A) Electron cryotomography images of wild-type Caulobacter crescentus cells containing stalk diffusion barriers (* and inset). ΔstpAB cells lack these structures. White arrows indicate unidentified structures that span the interior of the stalk (SL= S layer, OM= outer membrane, PG= peptidoglycan, IM= inner membrane, C= cytoplasm). Scale bar 100 nm. Reprinted from [Schlimpert et al., Cell, 2011] with permission from Elsevier. B) Stalk diffusion barriers: Comprising a protein complex of StpA, StpB, StpC and StpD (blue circles), diffusion barriers limit soluble and membrane protein diffusion into the stalk of C. crescentus.

Figure 3

Organization of bacterial organelles by cytoskeletal filaments. A) The bacterial actin protein MamK is responsible for alignment of magnetosomes into a chain in Magentotactic Bacteria. Reconstructed electron cryotomography images of wild-type Magnetospirillum magneticum AMB-1 with an aligned magnetosome chain (top panel) and ΔmamK cells with disorganized magnetosomes (middle panel). The magnetosome (yellow) chain contains iron-based crystals (orange) and is flanked by filamentous structures (green) that disappear in the ΔmamK mutant. MamK dynamic filament behavior is influenced by the presence of MamJ and LimJ (bottome panel). The precise mechanisms that govern this process remain elusive. From [Komeili et al. Sceince, 2006]. Reprinted with permission from AAAS. B) Alignment and segregation of carboxysomes in cyanobacteria is dependent on ParA, another bacterial cytoskeletal protein. Carboxysomes are evenly distributed throughout the cell in wild-type Synechococcus elongatus PCC 7942 (top panel), but not in a mutant lacking parA (middle panel).
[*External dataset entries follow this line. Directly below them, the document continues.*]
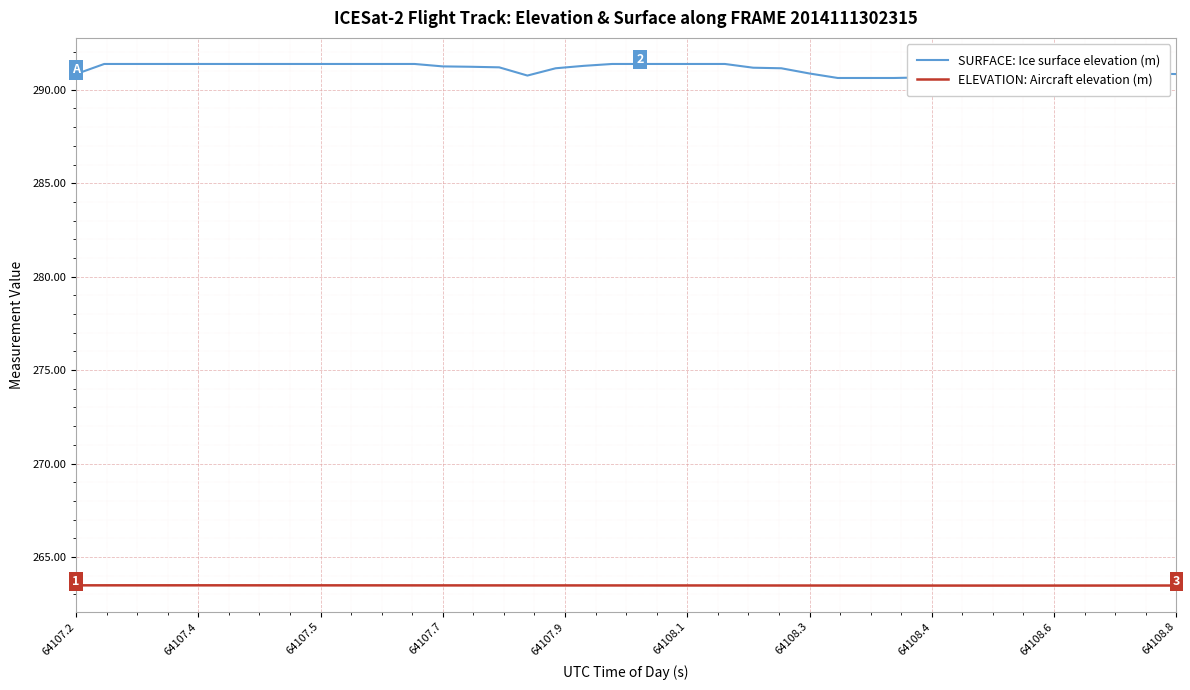

How many series are shown in this chart?

2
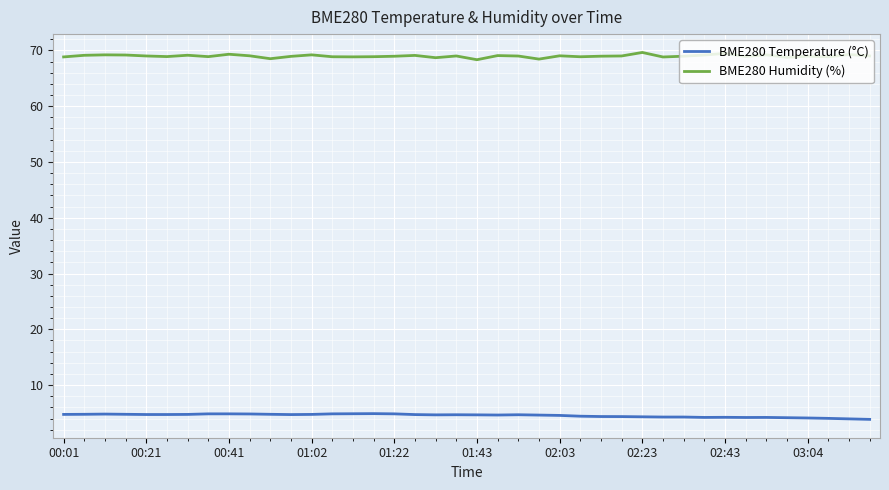

List the series in order of their peak value, highest first.

BME280 Humidity (%), BME280 Temperature (°C)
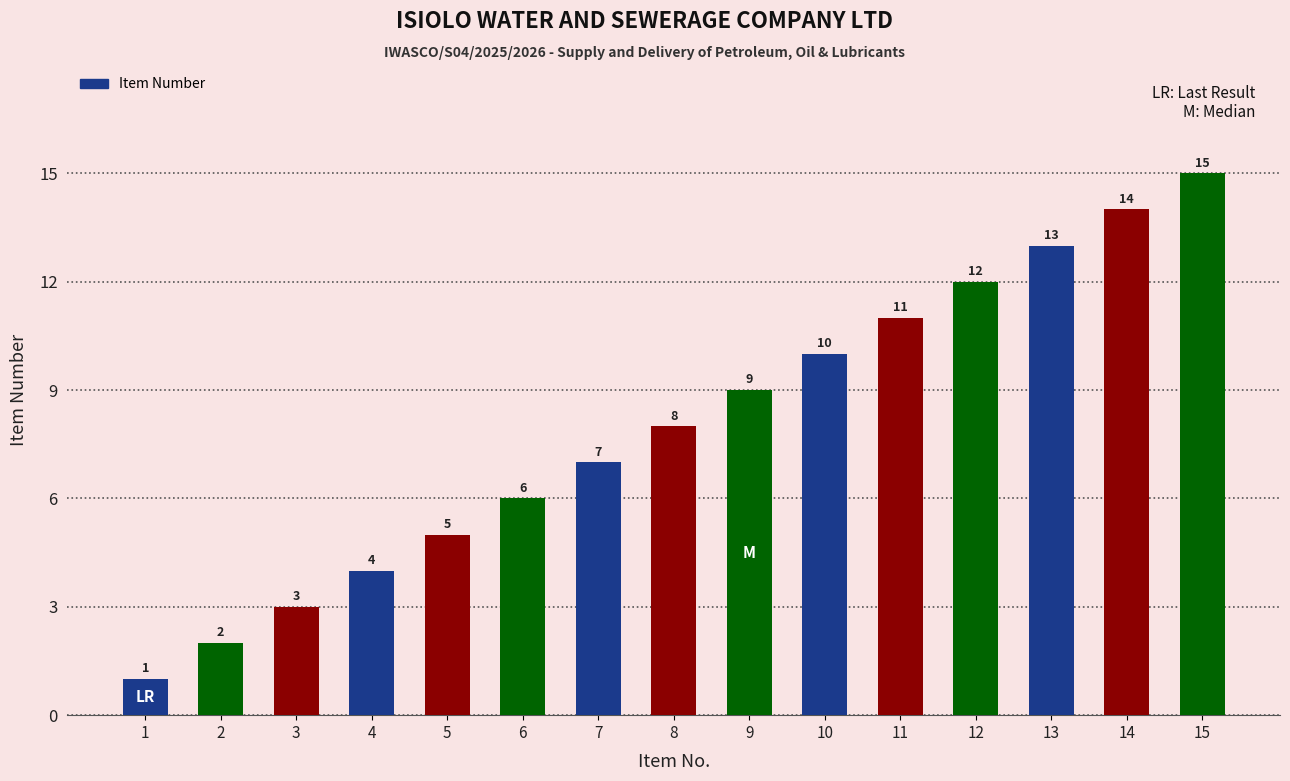

What is the difference between the second highest and second lowest values?

12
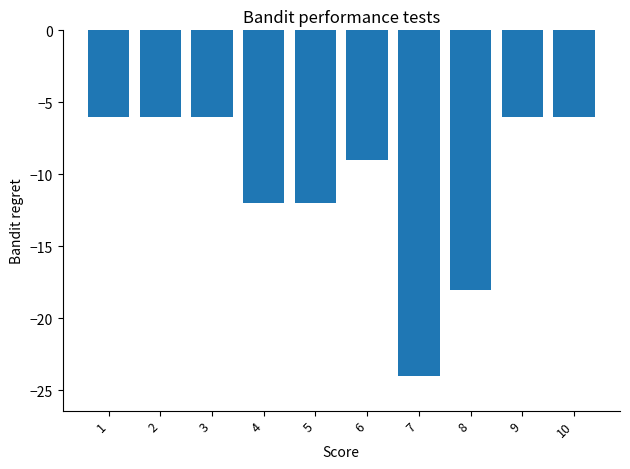

What is the maximum value shown in the chart?

-6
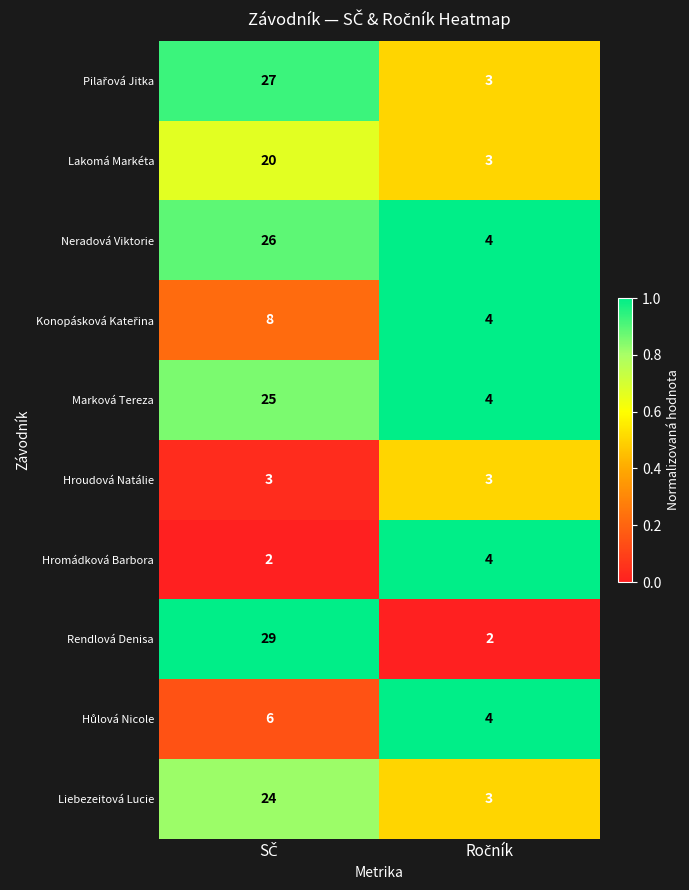

Which series has the largest total across all categories?

Rendlová Denisa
Rubisco protein (RbcL) fused to YFP indicates the localization of carboxysomes (green) and thylakoid membrane fluorescence is shown in red. ParA oscillates from pole to pole and is found distributed in between carboxysomes (bottom panel). T1 and T2 represent time points that that are roughly 30 minutes apart. From [Savage et al., Science, 2010]. Reprinted with permission from AAAS. Scale bar 2 μm.